Avusturya’nın Viyana şehrinde ATİK bağlı derneğin ve aynı binada bulunan diğer kurumların derneklerine yüzlerce faşistin saldırarak yakma ve yağma girişimleri çıtanın yükseltildiğinin kanıtıydı. Günlerce süren saldırılar yine kitlesel anti-faşist karşı duruşla durdurulmuştu. Hemen akıbetinde Avusturya hükümetinin direk Türk MİT’ini açıktan açıktan teşhir etmesi gelinen aşamanın önemini gözler önüne sermekteydi.
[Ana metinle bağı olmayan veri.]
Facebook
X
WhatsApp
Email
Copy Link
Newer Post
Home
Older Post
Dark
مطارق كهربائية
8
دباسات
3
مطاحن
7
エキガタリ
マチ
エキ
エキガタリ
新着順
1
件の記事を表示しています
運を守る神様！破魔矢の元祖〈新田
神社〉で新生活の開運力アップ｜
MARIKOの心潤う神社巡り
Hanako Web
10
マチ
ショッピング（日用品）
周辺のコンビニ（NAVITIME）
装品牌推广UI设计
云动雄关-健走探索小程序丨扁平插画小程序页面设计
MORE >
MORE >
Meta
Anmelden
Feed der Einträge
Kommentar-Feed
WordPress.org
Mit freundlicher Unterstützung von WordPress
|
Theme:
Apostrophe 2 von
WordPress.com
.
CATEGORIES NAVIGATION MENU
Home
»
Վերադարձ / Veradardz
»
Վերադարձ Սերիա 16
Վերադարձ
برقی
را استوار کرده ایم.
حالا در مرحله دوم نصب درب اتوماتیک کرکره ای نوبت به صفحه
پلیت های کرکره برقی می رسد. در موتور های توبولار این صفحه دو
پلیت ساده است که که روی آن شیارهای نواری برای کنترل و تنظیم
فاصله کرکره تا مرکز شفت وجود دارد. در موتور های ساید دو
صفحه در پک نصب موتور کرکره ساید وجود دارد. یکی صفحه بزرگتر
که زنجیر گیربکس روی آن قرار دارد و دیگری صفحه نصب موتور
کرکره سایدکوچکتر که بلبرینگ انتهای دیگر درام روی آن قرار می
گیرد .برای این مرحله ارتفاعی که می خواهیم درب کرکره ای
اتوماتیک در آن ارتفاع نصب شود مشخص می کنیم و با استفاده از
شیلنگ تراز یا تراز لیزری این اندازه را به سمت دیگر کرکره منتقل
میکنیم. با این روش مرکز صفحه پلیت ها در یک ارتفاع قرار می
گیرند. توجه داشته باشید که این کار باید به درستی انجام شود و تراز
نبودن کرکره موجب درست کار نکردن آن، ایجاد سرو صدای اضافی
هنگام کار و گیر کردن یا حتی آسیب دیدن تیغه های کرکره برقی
Bu tartışmalar sürerken geçtiğimiz günde yine bir MİT elamanının Avusturya makamlarına teslim olarak itiraflarda bulunması önemli bir örgütlenme ağını ortaya çıkarıyor. Teslim olan MİT elamanı yeşiller eski millet vekili akademisyen Berivan ASLAN ve Politikacı Peter PİLZ’e suikast planını deşifre etmesi ciddi bir tartışmayı da beraberinde getirdi.
Öne çıkmış politikacı veya önemli şahsiyetleri suikast ve korkuyla susturmak. Gösterilere katılan kitleyi tehdit ve şantaj yoluyla korkutmak. Böylece iç faşist baskıyı dış sindirme politikasıyla bütünleştirmek.
Avrupa da esası 80 den bu yana politikleşmiş geniş bir tabanın varlığı ve örgütlülüğün olanakları olmasına karşın devletin ülke içindeki saldırıları bertaraf edilememiş olmasından kaynaklı kitle üzerinde yarattığı gerileme ve geri çekilme psikolojisini MİT aracılığıyla Avrupa alanında gerçekleştirme çabasına müsaade edilmemelidir.
Bu bağlam çerçevesinde kazanılmış hiçbir mevziden geri çekilmemek can alıcı bir öneme sahiptir. Bu bilinç her defasında kitleyle tartışılıp var olan korkular ve tedirginlikler aşılmalıdır.
Anti- faşist mücadele önümüzdeki dönemin en önemli mücadele biçimini alacaktır. Kitle ayağı ve sokak etkinliklerinin içeriği boşaltılmadan önemle korunmalıdır. Bu hem Avrupa da gelişen ırkçılık açısından hem de Türk ırkçı saldırılarının önlenmesinde büyük yarar sağlayacaktır. Belçika, Fransa , Hollanda, Almanya ve Avusturya da başlayan direk MİT tarafından yönlendirilen bu organizasyonun ağının asıl amacı Avrupa da ki devrimci örgütlenmelerinin kitle ayağını boşa çıkartmak amacını güdüyor.
Çok kapsamlı saldırıları bertaraf edecek politik öngörü ve inatla mevzileri koruyacak dirayet ve teşhir politikası bu süreçte kan kaybını durdurabilir.